February 7, 2023

Below is the transcript of an interview with Mary Daly, President and CEO of the Federal Reserve Bank of San Francisco, which aired Sunday, August 7, 2022, on “Face the Nation.”

Margaret Brennan: We now turn to the state of the economy and the president of the Federal Reserve Bank of San Francisco, Mary Daly. good morning to you.

Federal Reserve Bank of San Francisco, President Mary Daly: Good morning.

Margaret Brennan: The San Francisco Fed said that during the entire pandemic, fiscal spending all congressional funding contributed 3% – a 3% increase in inflation. Do you expect the Congressional bill that is about to approve it to add to inflation as well?

Daly: Well, let’s remember that during the time that there was this fiscal easing during the pandemic, there was also monetary policy easing. And those things were necessary to get through the epidemic. That’s why this was such an important element of history, it would be judgment, whether it was too much or too little. But now, this is where that was. The staff has evaluated it. As I look forward, there are a lot of things that are happening in the economy right now, both locally and globally. We are struggling with high inflation. But the Fed is committed to reducing that. And we don’t just look at the things Congress passes, but what’s happening around the world as well.

Margaret Brennan: Do you think this bill will increase inflation? Has inflation peaked? Can you say that?

Daly: You know, I can’t really comment on pending legislation, and it’s really hard to say because all the details aren’t set yet or the timeframe in which these things are going to happen. So I think now the most important thing, Margaret, is that inflation is very high and the labor market is strong. The global economy suffers from a constant rise in inflation, and that’s what I focus on.

Margaret Brennan: You’re a business economist. We had this surprisingly strong number of jobs on Friday. Why was it so surprising? What are economists missing here? What was your takeaway?

Dali: You know, it’s a lot of fun. As you know, this surprised everyone who tries to find out the exact number. And we, you know, had a number of easy-going expectations. But, you know, frankly, if you’re out in the communities, if you’re traveling anywhere, you’re just in your own community. I don’t think consumers are workers or that companies are surprised. There are signs needed for help everywhere. People can find multiple jobs if they want to. Job search times are not long. So I think the job market continues to advance. It just tells me that people want to work and that they want to be hired. But the global truth is that inflation is very high.

Margaret Brennan: But is it still or is it implying that the recession is not where we are or where we are going?

Daly: If you’re outside the economy, you don’t feel like you’re in a recession. This is the point. The most important risk there is inflation. And I think the job market confirms that.
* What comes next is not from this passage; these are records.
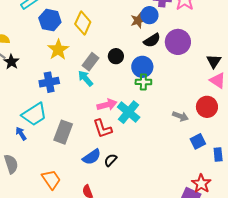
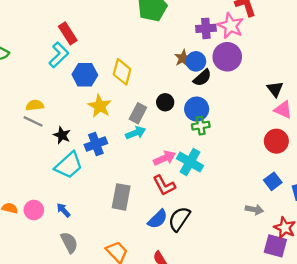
blue circle: (149, 15) -> (196, 61), moved
purple circle: (178, 42) -> (227, 57), moved
black star: (11, 62) -> (62, 135), moved
cyan arrow: (85, 78) -> (136, 133), turned 120
cyan trapezoid: (34, 114) -> (69, 165), moved
gray arrow: (180, 116) -> (254, 210), moved
blue arrow: (21, 134) -> (63, 210), moved
black semicircle: (111, 160) -> (179, 219), size x1.6

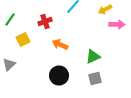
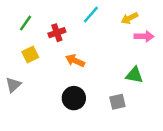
green line: (10, 20) -> (25, 23), moved
green triangle: (93, 56) -> (134, 75), moved, turned 35

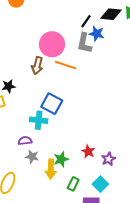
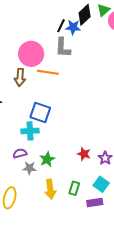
black diamond: (111, 14) -> (85, 15), turned -40
blue star: (97, 34) -> (73, 27), moved
green star: (61, 159) -> (47, 159), moved
yellow arrow: (51, 169) -> (50, 189), moved

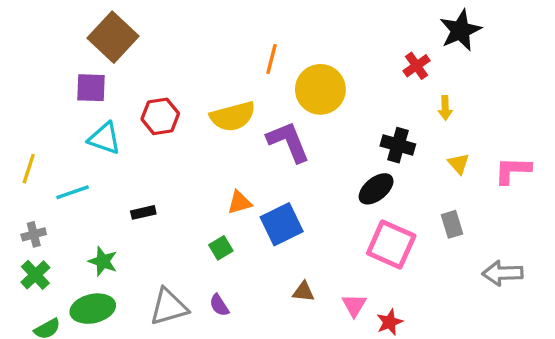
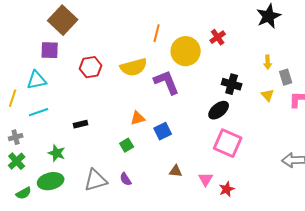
red cross: (417, 66) -> (218, 37), moved
yellow arrow: (445, 108) -> (268, 62), moved
cyan triangle: (105, 138) -> (37, 80), moved, turned -30
blue square: (282, 224) -> (163, 131), size x0.7
gray rectangle: (452, 224) -> (286, 77), moved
Margaret Brennan: Right. We’ll take a break and get back with you. Mary Daly, stay tuned. We have more questions.

*commercial break*

Margaret Brennan: Welcome back to facing the nation. We now continue our conversation with Mary Daly, president of the Federal Reserve Bank of San Francisco. In this jobs number on Friday, we also saw that wages are up, but not rising as fast as inflation. How concerned are you that this shows that inflation is becoming such an integral part of the economy in a way that it will really force your colleagues at the Federal Reserve to keep raising interest rates.

Daly: You know, I don’t see inflation being an integral part of the economy, the kinds of things we worry about that we can’t easily correct. What I see is that supply and demand are out of balance. About 50% my office estimates the excess inflation we’re seeing is demand-related. The remaining 50% to supply. The Fed is really well positioned to cut demand, and we’re already seeing a chill taking shape in the housing and investment market. So I see signs that the economy is cooling. It will take some time for our interest rate adjustments to work their way. And we’re still far from finished. This is the promise to the American people. We are far from finished. We are committed to lowering inflation and will continue to work until this task is fully completed.

Margaret Brennan: So, would it be appropriate to raise interest rates in September by half a percent?

Daly: Absolutely. And we have to be data dependent. maybe. We need to leave our minds open. We have two more inflation reports coming out, another jobs report. We keep collecting all the information from the context we’re talking to you in to see how this works its way through the economy. But you mentioned, you know, wage growth is just above 5% inflation. Last print 9.1%. Americans are losing ground every day. So the focus should be on lowering inflation.

Margaret Brennan: One of the things the Fed can’t control is geopolitical risk. How worried are you about what is happening in the Taiwan Strait now?

Daly: Well, there’s a lot going on globally, and I think that’s something we really need to think about. It’s just getting through COVID, making sure that the new variables don’t get in the way of economic activity. We have central banks all over the world raising interest rates to try to rein in their own inflation. And we have constant developments that happen geopolitically or in general between countries and all of these things. The war in Ukraine, all of these things are creating headwinds, if you will, for the American economy and we will have to lean against those headwinds for growth while we curb inflation.

Margaret Brennan: The Fed is done and I know we’ll talk again. Thank you very much, Mary Daly.